- What you are asked to do
Reproduce each record below in full, word for word, without images.

START Record set

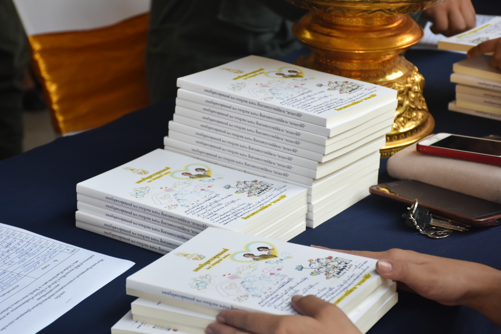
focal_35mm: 108
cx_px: 245
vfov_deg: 12.7
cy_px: 181
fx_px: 1503
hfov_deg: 18.9
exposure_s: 1/60
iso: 800
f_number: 5
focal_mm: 66
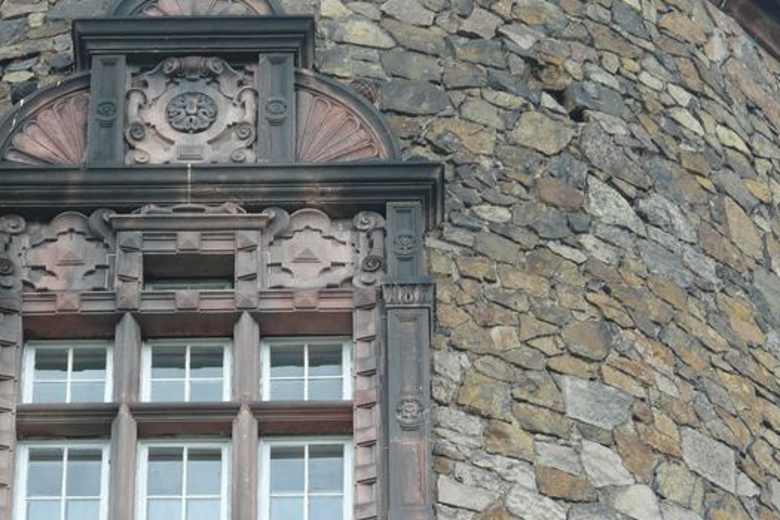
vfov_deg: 5.5
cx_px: 244
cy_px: 371
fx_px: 5395
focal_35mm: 249
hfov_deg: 8.3
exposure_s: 1/100
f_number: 4
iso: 100
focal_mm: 25.9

END Record set

- Solution to the problem
focal_35mm: 108
cx_px: 245
vfov_deg: 12.7
cy_px: 181
fx_px: 1503
hfov_deg: 18.9
exposure_s: 1/60
iso: 800
f_number: 5
focal_mm: 66
vfov_deg: 5.5
cx_px: 244
cy_px: 371
fx_px: 5395
focal_35mm: 249
hfov_deg: 8.3
exposure_s: 1/100
f_number: 4
iso: 100
focal_mm: 25.9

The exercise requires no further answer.